Performance Evaluation

Each phase that runs a model writes a per-target model-scores file: a long-format table with one row per scored prediction. These files are intended for performance evaluation — computing ROC curves, Precision-Recall curves, confusion matrices at a chosen threshold, AUC, and so on — including in external tools such as R.

Schema

Column	Type	Description
`method`	string	The model that produced the row, as a lowercase short name (for example `xgb`, `dt`, `rf`, `logit`, `lda`, `svm`, `knn`, `gnb`, `mlp`).
`k`	integer	Fold index. For validation this ranges over the cross-validation folds (`0 .. K-1`); for the build/test and classify phases there is a single pass, so `k` is `0`.
`label`	integer	Ground-truth label (`0` or `1`).
`score`	float	Model probability for the positive class, in `[0, 1]`.
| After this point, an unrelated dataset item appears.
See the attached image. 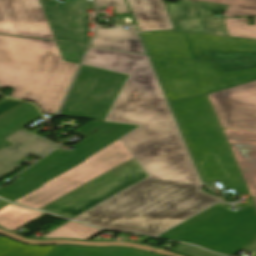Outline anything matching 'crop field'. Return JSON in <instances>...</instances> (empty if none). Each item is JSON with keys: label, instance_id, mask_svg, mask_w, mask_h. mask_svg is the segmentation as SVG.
Returning a JSON list of instances; mask_svg holds the SVG:
<instances>
[{"label": "crop field", "instance_id": "crop-field-26", "mask_svg": "<svg viewBox=\"0 0 256 256\" xmlns=\"http://www.w3.org/2000/svg\"><path fill=\"white\" fill-rule=\"evenodd\" d=\"M254 198V202H255V204H256V197H253Z\"/></svg>", "mask_w": 256, "mask_h": 256}, {"label": "crop field", "instance_id": "crop-field-16", "mask_svg": "<svg viewBox=\"0 0 256 256\" xmlns=\"http://www.w3.org/2000/svg\"><path fill=\"white\" fill-rule=\"evenodd\" d=\"M45 256H159L148 252L121 248H91V247H73L56 246Z\"/></svg>", "mask_w": 256, "mask_h": 256}, {"label": "crop field", "instance_id": "crop-field-5", "mask_svg": "<svg viewBox=\"0 0 256 256\" xmlns=\"http://www.w3.org/2000/svg\"><path fill=\"white\" fill-rule=\"evenodd\" d=\"M136 125L91 121L74 131L86 139L76 145L75 152L58 148L25 172L24 178L14 184L0 188V197L12 202L43 186L42 183L84 162V159L109 145L119 137L135 129ZM46 183V182H45ZM44 184V183H43Z\"/></svg>", "mask_w": 256, "mask_h": 256}, {"label": "crop field", "instance_id": "crop-field-21", "mask_svg": "<svg viewBox=\"0 0 256 256\" xmlns=\"http://www.w3.org/2000/svg\"><path fill=\"white\" fill-rule=\"evenodd\" d=\"M230 36L256 39V25L249 26L245 17L234 19L224 18ZM255 23H256V18ZM244 21H247L245 23Z\"/></svg>", "mask_w": 256, "mask_h": 256}, {"label": "crop field", "instance_id": "crop-field-6", "mask_svg": "<svg viewBox=\"0 0 256 256\" xmlns=\"http://www.w3.org/2000/svg\"><path fill=\"white\" fill-rule=\"evenodd\" d=\"M132 158L118 139L85 159L84 163L47 181L43 187L15 203L40 209Z\"/></svg>", "mask_w": 256, "mask_h": 256}, {"label": "crop field", "instance_id": "crop-field-25", "mask_svg": "<svg viewBox=\"0 0 256 256\" xmlns=\"http://www.w3.org/2000/svg\"><path fill=\"white\" fill-rule=\"evenodd\" d=\"M8 204H10V203L5 202V201H3V200L0 201V209L3 208L4 206L8 205Z\"/></svg>", "mask_w": 256, "mask_h": 256}, {"label": "crop field", "instance_id": "crop-field-15", "mask_svg": "<svg viewBox=\"0 0 256 256\" xmlns=\"http://www.w3.org/2000/svg\"><path fill=\"white\" fill-rule=\"evenodd\" d=\"M39 111V110H38ZM36 107L25 102L16 108L6 112L0 116V149L6 147L10 143L4 140L5 137L15 133L24 125L41 117ZM25 127V126H24Z\"/></svg>", "mask_w": 256, "mask_h": 256}, {"label": "crop field", "instance_id": "crop-field-7", "mask_svg": "<svg viewBox=\"0 0 256 256\" xmlns=\"http://www.w3.org/2000/svg\"><path fill=\"white\" fill-rule=\"evenodd\" d=\"M127 77V74L83 65L61 115L105 120Z\"/></svg>", "mask_w": 256, "mask_h": 256}, {"label": "crop field", "instance_id": "crop-field-8", "mask_svg": "<svg viewBox=\"0 0 256 256\" xmlns=\"http://www.w3.org/2000/svg\"><path fill=\"white\" fill-rule=\"evenodd\" d=\"M146 177L134 158L41 210L73 219Z\"/></svg>", "mask_w": 256, "mask_h": 256}, {"label": "crop field", "instance_id": "crop-field-3", "mask_svg": "<svg viewBox=\"0 0 256 256\" xmlns=\"http://www.w3.org/2000/svg\"><path fill=\"white\" fill-rule=\"evenodd\" d=\"M78 65L63 60L56 42L0 35V86L46 114L58 112Z\"/></svg>", "mask_w": 256, "mask_h": 256}, {"label": "crop field", "instance_id": "crop-field-18", "mask_svg": "<svg viewBox=\"0 0 256 256\" xmlns=\"http://www.w3.org/2000/svg\"><path fill=\"white\" fill-rule=\"evenodd\" d=\"M55 246H27L0 237V256H44Z\"/></svg>", "mask_w": 256, "mask_h": 256}, {"label": "crop field", "instance_id": "crop-field-14", "mask_svg": "<svg viewBox=\"0 0 256 256\" xmlns=\"http://www.w3.org/2000/svg\"><path fill=\"white\" fill-rule=\"evenodd\" d=\"M140 31L174 29L162 0H127Z\"/></svg>", "mask_w": 256, "mask_h": 256}, {"label": "crop field", "instance_id": "crop-field-17", "mask_svg": "<svg viewBox=\"0 0 256 256\" xmlns=\"http://www.w3.org/2000/svg\"><path fill=\"white\" fill-rule=\"evenodd\" d=\"M42 214L43 212L28 210L11 204L0 210V226L13 231Z\"/></svg>", "mask_w": 256, "mask_h": 256}, {"label": "crop field", "instance_id": "crop-field-19", "mask_svg": "<svg viewBox=\"0 0 256 256\" xmlns=\"http://www.w3.org/2000/svg\"><path fill=\"white\" fill-rule=\"evenodd\" d=\"M99 232H101V230H97L90 226L69 221L64 225L58 227L57 229L53 230L52 232L46 234L42 238L67 237L88 240Z\"/></svg>", "mask_w": 256, "mask_h": 256}, {"label": "crop field", "instance_id": "crop-field-20", "mask_svg": "<svg viewBox=\"0 0 256 256\" xmlns=\"http://www.w3.org/2000/svg\"><path fill=\"white\" fill-rule=\"evenodd\" d=\"M218 4L228 5L225 17L255 15L256 16V0H200Z\"/></svg>", "mask_w": 256, "mask_h": 256}, {"label": "crop field", "instance_id": "crop-field-11", "mask_svg": "<svg viewBox=\"0 0 256 256\" xmlns=\"http://www.w3.org/2000/svg\"><path fill=\"white\" fill-rule=\"evenodd\" d=\"M250 193L256 196V131L224 129Z\"/></svg>", "mask_w": 256, "mask_h": 256}, {"label": "crop field", "instance_id": "crop-field-12", "mask_svg": "<svg viewBox=\"0 0 256 256\" xmlns=\"http://www.w3.org/2000/svg\"><path fill=\"white\" fill-rule=\"evenodd\" d=\"M14 143L18 145L17 149L6 147L0 150V177L19 167L15 163L28 155L32 154L40 158L58 145L33 133L22 137Z\"/></svg>", "mask_w": 256, "mask_h": 256}, {"label": "crop field", "instance_id": "crop-field-27", "mask_svg": "<svg viewBox=\"0 0 256 256\" xmlns=\"http://www.w3.org/2000/svg\"><path fill=\"white\" fill-rule=\"evenodd\" d=\"M24 136V135H23ZM22 137V136H21ZM20 138V137H19ZM18 139V138H17Z\"/></svg>", "mask_w": 256, "mask_h": 256}, {"label": "crop field", "instance_id": "crop-field-4", "mask_svg": "<svg viewBox=\"0 0 256 256\" xmlns=\"http://www.w3.org/2000/svg\"><path fill=\"white\" fill-rule=\"evenodd\" d=\"M160 237L198 244L234 256L256 238V208L253 205L232 212L217 204Z\"/></svg>", "mask_w": 256, "mask_h": 256}, {"label": "crop field", "instance_id": "crop-field-22", "mask_svg": "<svg viewBox=\"0 0 256 256\" xmlns=\"http://www.w3.org/2000/svg\"><path fill=\"white\" fill-rule=\"evenodd\" d=\"M98 6L113 5L115 24H134L132 16L124 0H97Z\"/></svg>", "mask_w": 256, "mask_h": 256}, {"label": "crop field", "instance_id": "crop-field-24", "mask_svg": "<svg viewBox=\"0 0 256 256\" xmlns=\"http://www.w3.org/2000/svg\"><path fill=\"white\" fill-rule=\"evenodd\" d=\"M26 133H28V132L26 131V129L23 128L20 131L16 132L15 134H13V135L5 138V139L10 142V141H13L14 139H16L17 135H19V134H26Z\"/></svg>", "mask_w": 256, "mask_h": 256}, {"label": "crop field", "instance_id": "crop-field-13", "mask_svg": "<svg viewBox=\"0 0 256 256\" xmlns=\"http://www.w3.org/2000/svg\"><path fill=\"white\" fill-rule=\"evenodd\" d=\"M123 28H97L92 46L147 55L135 26Z\"/></svg>", "mask_w": 256, "mask_h": 256}, {"label": "crop field", "instance_id": "crop-field-10", "mask_svg": "<svg viewBox=\"0 0 256 256\" xmlns=\"http://www.w3.org/2000/svg\"><path fill=\"white\" fill-rule=\"evenodd\" d=\"M0 33L56 40L39 0H0Z\"/></svg>", "mask_w": 256, "mask_h": 256}, {"label": "crop field", "instance_id": "crop-field-23", "mask_svg": "<svg viewBox=\"0 0 256 256\" xmlns=\"http://www.w3.org/2000/svg\"><path fill=\"white\" fill-rule=\"evenodd\" d=\"M23 103V101L4 98L0 100V115Z\"/></svg>", "mask_w": 256, "mask_h": 256}, {"label": "crop field", "instance_id": "crop-field-2", "mask_svg": "<svg viewBox=\"0 0 256 256\" xmlns=\"http://www.w3.org/2000/svg\"><path fill=\"white\" fill-rule=\"evenodd\" d=\"M169 101L256 79V40L184 33L141 34Z\"/></svg>", "mask_w": 256, "mask_h": 256}, {"label": "crop field", "instance_id": "crop-field-9", "mask_svg": "<svg viewBox=\"0 0 256 256\" xmlns=\"http://www.w3.org/2000/svg\"><path fill=\"white\" fill-rule=\"evenodd\" d=\"M208 96L222 128L256 130V81Z\"/></svg>", "mask_w": 256, "mask_h": 256}, {"label": "crop field", "instance_id": "crop-field-1", "mask_svg": "<svg viewBox=\"0 0 256 256\" xmlns=\"http://www.w3.org/2000/svg\"><path fill=\"white\" fill-rule=\"evenodd\" d=\"M83 64L130 74L106 120L141 125L119 139L150 177L74 220L156 236L222 200L200 190L147 56L91 47Z\"/></svg>", "mask_w": 256, "mask_h": 256}]
</instances>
The target variable (temp, psal, pres) is encoded in the file name, not in a column — each file holds a single target.

Note

These files intentionally do not contain a predicted_label column. A predicted label is simply score >= threshold, so storing it would bake in a single threshold and make the file less useful for sweeping the threshold — which is exactly what ROC and Precision-Recall analysis does. Derive labels yourself at whatever threshold you need:

Python / Polars: predicted = (df["score"] >= t).cast(pl.Int64)
R: predicted <- as.integer(df$score >= t)

See Prediction Threshold for the threshold used when the library itself generates predicted labels.

File names by phase

Phase	Single model	Suite (multiple methods)
Validation (step 2)	`model_scores_{target}.parquet`	`model_scores_{method}_{target}.parquet`
Build / test (step 4)	`test_model_scores_{target}.parquet`	`test_model_scores_{target}.parquet`
Classify (step 6)	`classify_model_scores_{target}.parquet`	`classify_model_scores_{target}.parquet`

In the suite build/classify files, the method column distinguishes the methods within a single per-target file. In the suite validation files, each method has its own file, so the method column is constant within a file.

Example: ROC curve in R

library(arrow)
library(pROC)

df <- read_parquet("test_model_scores_temp.parquet")
roc_obj <- roc(df$label, df$score)   # uses scores directly, all thresholds
plot(roc_obj)
auc(roc_obj)

# Confusion matrix at a chosen operating point:
t <- 0.7
predicted <- as.integer(df$score >= t)
table(actual = df$label, predicted = predicted)

Because the files store raw score values rather than thresholded labels, the same file supports any threshold you choose without rerunning the pipeline.